In order to wax your surfboard you’ll need a few supplies: base-coat wax: Sticky Bumps Base Coat Surfboard Wax 4 Pack , top-coat wax: Sticky Bumps Warm Surf Wax Box, White (Pack of 3) and a wax comb: Northcore Wax Comb Comb - Surfboard . If you’re going to remove and reapply wax, you will also want some wax cleaner:Solarez Wax Remover & Cleaner (8 Oz) or Isopropyl Alcohol and paper towels to wipe the old wax off.
Choosing the right surf wax
Waxes get softer when the water is warm. A tropical temperature wax will be the ideal level of tackiness in warm water. A cold temperature bar of wax will be tacky even in cold water where most wax will have frozen up. However, if you take a cold temperature wax to warm water, it will be too soft. You can use a warmer wax in cold water as a base-coat, but it will never be tacky due to it being too hard from the cold.
Cleaning the Surfboard
It is important to first clean the deck and remove any old wax. You want to make sure that the base-coat is applied directly to a clean surface, otherwise all your hard work will rub off easily. To remove old wax, first scrape off the wax with the straight edge of the wax comb. Make sure to get any wax off of the rails by using the curved edge of the comb. Next, use whichever cleaning product you have to remove any excess wax. I recommend Isopropyl Alcohol to dissolve the thin layer of excess wax and wipe it clean. Make sure to run your hand over the deck, there should be no tackiness to it, otherwise wipe off the excess again.
The reason for the base-coat is to make a bumpy pattern that will give an area for the top-coat to hold on and be tacky. The base-coat wax should be the hardest wax you can get. Since I surf in the northern east coast, I have a couple of bars of tropical wax that I use for a base-coat it’s always hard since the water temperature never gets warm enough to soften it, otherwise get the proper base-coat wax, which is slightly harder.
Criss Cross Pattern
There are many ways to apply wax, my personal favorite is a diagonal grid pattern that criss crosses. The way to create this pattern is by using the edge of the base-coat wax brick and draw a line diagonally from one corner of the deck to the other, until you start to connect from rail to rail diagonally. Don't worry if the lines aren't perfectly straight. Eventually you’ll get up mid-way up the deck where you want to stop, you should go about eight inches past where you place your front foot, unless you are on a long board, in which case continue to the nose. Next, draw the same pattern but in the opposite direction. Again, don't worry if the lines aren't perfectly straight. By this point you should start to see a diamond pattern.
Once you are done drawing the base lines, run the wax brick back and forth vertically from rail to rail. You should start to see the wax begin to catch and build the lines and also fill in the bare parts of the deck. Lastly, repeat the same thing, but in a horizontal or circular motion.

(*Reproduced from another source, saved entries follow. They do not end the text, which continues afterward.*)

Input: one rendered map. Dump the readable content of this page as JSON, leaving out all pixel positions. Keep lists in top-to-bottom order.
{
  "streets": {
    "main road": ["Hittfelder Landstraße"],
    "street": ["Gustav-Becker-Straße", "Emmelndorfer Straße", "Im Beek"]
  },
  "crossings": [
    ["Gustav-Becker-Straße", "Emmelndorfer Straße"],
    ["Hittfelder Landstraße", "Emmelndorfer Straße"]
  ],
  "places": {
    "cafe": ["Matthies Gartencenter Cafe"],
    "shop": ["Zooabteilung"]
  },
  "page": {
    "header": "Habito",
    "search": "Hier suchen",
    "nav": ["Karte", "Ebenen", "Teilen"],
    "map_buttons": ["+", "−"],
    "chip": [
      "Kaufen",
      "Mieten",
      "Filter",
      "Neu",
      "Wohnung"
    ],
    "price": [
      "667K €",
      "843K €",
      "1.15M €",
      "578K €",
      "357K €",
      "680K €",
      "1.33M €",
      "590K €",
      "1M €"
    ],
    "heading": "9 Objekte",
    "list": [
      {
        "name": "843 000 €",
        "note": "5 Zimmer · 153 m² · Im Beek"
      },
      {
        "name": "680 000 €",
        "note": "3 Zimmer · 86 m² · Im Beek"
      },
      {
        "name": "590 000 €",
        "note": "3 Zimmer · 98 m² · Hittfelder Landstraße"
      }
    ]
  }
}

The top coat of wax is much softer than a base-coat which allows it to be tacky and give a grip for your feet. Since the top coat is softer, you won’t need to push down as hard to apply it. At this point you can wax on the top coat using long strokes. I like to go in a circular pattern when applying it, because I like to see bumps catch the bottom coat. But any direction you apply it in should work.
When to comb your wax
After surfing some of the top coat might rub off, be stuck on your wetsuit, board shorts or get scratched off. If the wax looks squished or flat and you don’t have extra wax to apply, use the barbed side of the wax comb to scratch diagonal lines into the wax, making a diamond pattern. If you can, always make sure to add some of wax before each surf session especially during winter time otherwise you’ll be kissing the deck more often then you know. Don’t forget to Wax The Rails!